No binary search is required.
Complexity Analysis
| Measure | Complexity | Explanation |
|---|---|---|
| Time | O(m log U) | Each binary search step scans all edges once |
| Space | O(n) | Union-Find arrays store parent and rank information |
Let m be the number of edges and U be the maximum removal time. The binary search performs at most log U iterations, which is at most about 30 because U ≤ 10^9. Each iteration rebuilds a Union-Find structure and processes every edge once. Therefore the total running time is O(m log U).

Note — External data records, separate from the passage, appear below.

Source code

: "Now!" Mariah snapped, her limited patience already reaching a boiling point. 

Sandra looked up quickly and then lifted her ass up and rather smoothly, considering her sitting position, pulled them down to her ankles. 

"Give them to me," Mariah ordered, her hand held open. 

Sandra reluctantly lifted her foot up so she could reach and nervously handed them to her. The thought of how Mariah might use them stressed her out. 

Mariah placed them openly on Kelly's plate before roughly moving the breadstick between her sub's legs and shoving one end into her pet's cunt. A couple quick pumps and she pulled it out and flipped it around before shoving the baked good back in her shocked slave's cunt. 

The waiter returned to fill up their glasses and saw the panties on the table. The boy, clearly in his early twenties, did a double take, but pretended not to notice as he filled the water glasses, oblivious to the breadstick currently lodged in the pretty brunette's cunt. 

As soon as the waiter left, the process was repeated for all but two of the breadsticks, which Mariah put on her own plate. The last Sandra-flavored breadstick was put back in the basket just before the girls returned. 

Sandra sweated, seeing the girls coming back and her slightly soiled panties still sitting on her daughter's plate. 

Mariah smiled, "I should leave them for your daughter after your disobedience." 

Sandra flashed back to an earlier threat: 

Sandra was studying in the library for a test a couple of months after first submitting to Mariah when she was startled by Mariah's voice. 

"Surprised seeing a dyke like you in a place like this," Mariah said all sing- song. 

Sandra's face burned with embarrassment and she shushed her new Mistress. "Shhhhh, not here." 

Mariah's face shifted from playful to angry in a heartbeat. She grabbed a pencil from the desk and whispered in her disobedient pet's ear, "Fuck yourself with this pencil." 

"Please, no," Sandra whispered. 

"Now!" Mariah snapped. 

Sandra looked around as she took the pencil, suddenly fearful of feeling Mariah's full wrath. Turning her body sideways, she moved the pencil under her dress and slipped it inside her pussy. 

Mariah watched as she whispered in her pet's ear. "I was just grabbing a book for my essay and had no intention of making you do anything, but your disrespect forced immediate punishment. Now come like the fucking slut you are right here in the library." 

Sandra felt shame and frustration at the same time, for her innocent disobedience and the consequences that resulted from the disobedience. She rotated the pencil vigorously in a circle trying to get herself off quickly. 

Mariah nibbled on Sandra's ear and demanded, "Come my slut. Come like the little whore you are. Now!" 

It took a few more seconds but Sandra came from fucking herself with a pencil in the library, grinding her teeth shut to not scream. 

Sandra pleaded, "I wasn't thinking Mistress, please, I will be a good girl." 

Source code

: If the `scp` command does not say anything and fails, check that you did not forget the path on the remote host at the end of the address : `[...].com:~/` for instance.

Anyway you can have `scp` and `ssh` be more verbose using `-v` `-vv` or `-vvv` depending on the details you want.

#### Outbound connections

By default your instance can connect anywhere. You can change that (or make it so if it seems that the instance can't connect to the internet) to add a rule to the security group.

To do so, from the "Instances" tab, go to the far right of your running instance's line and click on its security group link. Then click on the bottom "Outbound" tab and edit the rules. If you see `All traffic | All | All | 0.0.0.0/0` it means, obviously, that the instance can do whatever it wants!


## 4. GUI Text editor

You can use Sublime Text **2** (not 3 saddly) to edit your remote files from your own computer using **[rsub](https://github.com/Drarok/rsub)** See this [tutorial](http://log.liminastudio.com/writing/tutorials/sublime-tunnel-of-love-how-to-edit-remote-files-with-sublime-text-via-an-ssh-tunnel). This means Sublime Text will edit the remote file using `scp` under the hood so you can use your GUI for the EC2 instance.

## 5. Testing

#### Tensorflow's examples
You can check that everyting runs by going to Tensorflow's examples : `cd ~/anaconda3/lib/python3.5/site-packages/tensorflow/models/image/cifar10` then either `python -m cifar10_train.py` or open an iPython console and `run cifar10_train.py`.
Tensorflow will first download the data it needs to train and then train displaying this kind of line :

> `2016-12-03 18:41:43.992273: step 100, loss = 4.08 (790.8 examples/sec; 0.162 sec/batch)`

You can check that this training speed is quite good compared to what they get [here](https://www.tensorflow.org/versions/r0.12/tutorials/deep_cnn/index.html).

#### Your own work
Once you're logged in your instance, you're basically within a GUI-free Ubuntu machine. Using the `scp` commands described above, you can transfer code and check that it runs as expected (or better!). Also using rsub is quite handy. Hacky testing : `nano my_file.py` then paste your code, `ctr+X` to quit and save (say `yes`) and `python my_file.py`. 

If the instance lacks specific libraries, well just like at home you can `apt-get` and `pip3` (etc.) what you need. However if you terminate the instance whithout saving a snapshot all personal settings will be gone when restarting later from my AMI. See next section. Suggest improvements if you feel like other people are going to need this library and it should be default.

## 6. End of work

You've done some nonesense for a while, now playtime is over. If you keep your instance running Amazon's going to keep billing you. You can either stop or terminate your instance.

The Union-Find structure stores only arrays of size n, giving O(n) auxiliary space.
Test Cases
sol = Solution()
assert sol.minTime(2, [[0, 1, 3]], 2) == 3 # Example 1
assert sol.minTime(
3,
[[0, 1, 2], [1, 2, 4]],
3
) == 4 # Example 2
assert sol.minTime(
3,
[[0, 2, 5]],
2
) == 0 # Example 3
assert sol.minTime(
1,
[],
1
) == 0 # Single node
assert sol.minTime(
5,
[],
5
) == 0 # Already fully disconnected
assert sol.minTime(
4,
[[0, 1, 10], [2, 3, 20]],
3
) == 10 # First removal creates third component
assert sol.minTime(
4,
[[0, 1, 1], [1, 2, 2], [2, 3, 3]],
4
) == 3 # Need all edges removed
assert sol.minTime(
6,
[[0, 1, 5], [1, 2, 5], [3, 4, 7]],
4
) == 5 # Multiple edges removed simultaneously
assert sol.minTime(
5,
[[0, 1, 1000000000]],
5
) == 1000000000 # Large timestamp
assert sol.minTime(
5,
[[0, 1, 2], [1, 2, 2], [3, 4, 5]],
3
) == 2 # Multiple removals at same time
| Test | Why |
|---|---|
| Example 1 | Basic connected graph |
| Example 2 | Multiple removal stages |
| Example 3 | Already satisfies requirement |
| Single node | Smallest possible graph |
| No edges | Maximum initial component count |
| Two disconnected pairs | Initially disconnected graph |
| Chain graph | Requires removing every edge |
| Same timestamp edges | Simultaneous removals |
| Large timestamp | Tests upper time bound |
| Multiple equal times | Verifies binary search around duplicate times |
Edge Cases
Graph Already Has Enough Components
A common mistake is immediately starting binary search without checking the initial graph state. The graph may already contain at least k connected components before any edge is removed. In that situation the correct answer is 0. The implementation explicitly computes the component count at time 0 and returns immediately when the condition is already satisfied.
Graph With No Edges
When edges is empty, every vertex is its own connected component. A naive implementation might attempt to binary search over edge times and fail because there is no maximum edge time. The early time-0 check handles this naturally because the graph already contains n connected components.
Multiple Edges Sharing the Same Removal Time
Several edges may disappear simultaneously. A buggy implementation might incorrectly process them one at a time and return an intermediate time that never actually exists. The solution avoids this issue by defining the graph at time t exactly as all edges satisfying time > t. Every edge with the same removal time is removed together, matching the problem statement precisely.
Initially Disconnected Graph
The graph is not guaranteed to be connected. Some solutions incorrectly assume a single connected component at the start. The Union-Find initialization computes the actual component count from the provided graph structure, so disconnected inputs are handled correctly.
Large Time Values
Removal times can be as large as 10^9. Iterating through time values directly would be impossible. Binary search relies only on the ordering of times, not their magnitude, which keeps the algorithm efficient regardless of how large the timestamps become.